Teratomas, commonly known as mature cystic teratomas, are cystic tumors and consist of a monodermal teratoma component. Generally arising from the epithelium, these tumors are frequently referred to as “dermoid cysts” and occur during the first years of menacme, representing approximately 58% of benign ovarian tumors. Ovarian teratomas are bilateral in 10-17% of cases, always contain brownish-gray and always contain greasy material and hairs (49).

Neoplasms that contain other benign tissues can also be detected, and these neoplasms include teratomas composed of thyroid tissue, namely, “struma ovarii”; carcinoid tumors; and immature teratomas known as adenomas that produce corticotrophin or prolactin (50).

These neoplasms represent 3% of all cases and 1% of all ovarian carcinomas and are often unilateral and solid (50).

Its markers include the beta subunit of hCG, alpha-fetoprotein (AFP) and plasma T4 (thyroxine).
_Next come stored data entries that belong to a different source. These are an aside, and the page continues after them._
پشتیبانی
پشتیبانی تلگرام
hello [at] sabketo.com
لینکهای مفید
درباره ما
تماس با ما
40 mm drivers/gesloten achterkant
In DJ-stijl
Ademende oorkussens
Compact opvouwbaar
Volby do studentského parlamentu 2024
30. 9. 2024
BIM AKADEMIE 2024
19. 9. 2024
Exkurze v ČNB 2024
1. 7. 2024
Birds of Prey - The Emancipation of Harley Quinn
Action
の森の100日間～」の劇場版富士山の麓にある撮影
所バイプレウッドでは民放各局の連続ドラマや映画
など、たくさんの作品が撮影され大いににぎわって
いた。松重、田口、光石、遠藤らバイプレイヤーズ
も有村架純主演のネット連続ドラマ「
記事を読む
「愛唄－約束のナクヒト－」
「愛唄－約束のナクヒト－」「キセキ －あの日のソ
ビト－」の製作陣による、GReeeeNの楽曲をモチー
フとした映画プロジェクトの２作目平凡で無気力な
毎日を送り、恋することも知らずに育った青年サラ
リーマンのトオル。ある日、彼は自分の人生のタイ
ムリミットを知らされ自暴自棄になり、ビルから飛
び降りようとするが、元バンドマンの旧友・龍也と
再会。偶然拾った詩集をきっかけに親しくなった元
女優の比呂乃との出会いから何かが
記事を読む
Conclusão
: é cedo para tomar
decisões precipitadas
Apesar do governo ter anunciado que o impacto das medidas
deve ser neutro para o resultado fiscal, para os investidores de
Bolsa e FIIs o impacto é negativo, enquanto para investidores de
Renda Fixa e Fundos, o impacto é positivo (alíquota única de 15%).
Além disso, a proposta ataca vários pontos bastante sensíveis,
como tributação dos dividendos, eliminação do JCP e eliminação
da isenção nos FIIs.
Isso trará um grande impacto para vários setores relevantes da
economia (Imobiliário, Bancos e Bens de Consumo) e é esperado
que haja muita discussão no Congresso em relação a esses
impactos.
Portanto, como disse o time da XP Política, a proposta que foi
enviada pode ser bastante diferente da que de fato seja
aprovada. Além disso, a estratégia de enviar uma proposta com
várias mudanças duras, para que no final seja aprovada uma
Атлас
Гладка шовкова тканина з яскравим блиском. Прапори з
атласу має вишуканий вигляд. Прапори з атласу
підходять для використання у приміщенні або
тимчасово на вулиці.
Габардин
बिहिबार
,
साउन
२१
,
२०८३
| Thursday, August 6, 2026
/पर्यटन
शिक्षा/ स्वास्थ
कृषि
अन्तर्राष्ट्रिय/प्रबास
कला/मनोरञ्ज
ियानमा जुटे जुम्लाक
Norris et al. classified immature teratomas into grades 1, 2 and 3 according to their cell differentiation status (50).

Immature grade 1 or 2 teratomas are diploid in 90% of cases; immature grade 3 teratomas are aneuploid in 66% of cases or present other karyotype abnormalities (50).

Embryonal carcinomas or polyembryomas are rare tumors that can develop simultaneously from the germ cell component of gonadoblastomas. Given the wide variety of hormones produced, its clinical manifestations are numerous and may include precocious pseudopuberty during childhood or abnormal uterine bleeding during menacme (51).

According to Troche & Hernandez, the incidence of such neoplasms is 9.8% (52).